*** SELECTED TEXT ***

## Sunday, April 1, 2012

### Custom Memory Management: Replacing new and delete

I couldn't find any concise articles on custom memory management in C++ on the internet, so here's mine:

Basically, there's two ways to handle memory management: replacing operator new and operator delete, or using custom made allocators with STL containers. I will only talk about the former here. One thing you'll need to know is the difference between a new expression and operator new.

When you write:
A* a = new A; // new expression

That is a new expression. It does two things: first, it calls operator new(sizeof(A)), which allocates memory for the object A. Then, the proper constructor is called (in this case, the default constructor).
If we write:

A* a = new A(12);

This will first call operator new(sizeof(A)), then the constructor A(int), or any other constructor according to the conversion rules (it's unwise to depend too much on such conversions, as it causes confusion).

Delete does exactly the opposite, in reverse order:
delete a; // calls the destructor first, then operator delete(a) to free the memory.

Now that you know, let's move on.

Why would you want to replace operator new and delete? The most useful reason may not be efficiency, as the standard implementation is usually good enough. Since C++ does not provide garbage collection (by default), it is a good idea to check that you have equally many calls to new and delete throughout a program run. This can be done on a per class basis as follows:

// interface: A.hpp
#include <new>

class A {
public:
// ...
#ifdef DEBUG // Only replace when compiling in debug mode
static void* operator new(size_t);
static void operator delete(void*);
#endif

};

// implementation: A.cpp
#ifdef DEBUG
#include <set>
int newc = 0;
int delc = 0;
int del0 = 0;
set<const A*> allocs; // store all allocations

void* A::operator new(size_t s)
{
++newc;
A* ptr = static_cast<A*>(::operator new(s)); // "delegate" to global operator new
allocs.insert(ptr);
return ptr;
}

void A::operator delete(void* p)

***

TASK STATEMENT.
Extend the blog post on replacing operator new and delete in C++, starting right after its last line, "void A::operator delete(void* p)".

*** STORED DATA ***

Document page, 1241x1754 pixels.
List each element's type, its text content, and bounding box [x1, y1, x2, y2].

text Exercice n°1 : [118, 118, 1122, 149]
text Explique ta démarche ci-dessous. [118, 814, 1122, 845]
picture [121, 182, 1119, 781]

***

WRITTEN REPLY.
{
if (!p) {
++del0;
return;
}
++delc;
allocs.erase(static_cast<const A*>(p));
::operator delete(p); // "delegate" to global operator delete
}

void check_memory()
{
cerr << "A's allocated:     " << newc << "\n";
cerr << "A's deallocated: " << delc << " \n";

if (!allocs.empty()) {
cerr << "Forgot to deallocate " << allocs.size() << " objects of type A\n";
for_each(allocs.begin(),allocs.end(),[&](const A* a){
cerr << "Unallocated: " << *a << "\n";
});
}
}
#endif

// in main.cpp
#include <cstdlib> // atexit

int main(int argc, char* argv[]) {
#ifdef DEBUG
atexit(check_memory); // check memory upon exiting the program
#endif
// ...
}



The code essentially keeps track of every call to new and delete, and stores the allocated object addresses in a set. This obviously impairs performance, so the code only replaces new and delete when ran in debug mode (that is, when the DEBUG macro is set).

There's one caveat: if you call abort(), exit(), or quick_exit(), at least objects with automatic storage will not be deallocated. This means some local objects (for instance, inside a std::vector) may not be deleted, hence giving you a wrong count even though a normal program run would not suffer from such problems.

To solve this, replace all occurrences of exit() calls with throwing an exception instead:

if (something_went_wrong) {
// exit(1); <--- don't do this
throw destruct_and_exit(); // <--- this will cleanup properly
}


So we need to define destruct_and_exit:

struct destruct_and_exit : public std::exception {
destruct_and_exit() : std::exception("destruct_and_exit") {}
};


Then wrap our main() function around a catch block:

int main(int argc, int argv)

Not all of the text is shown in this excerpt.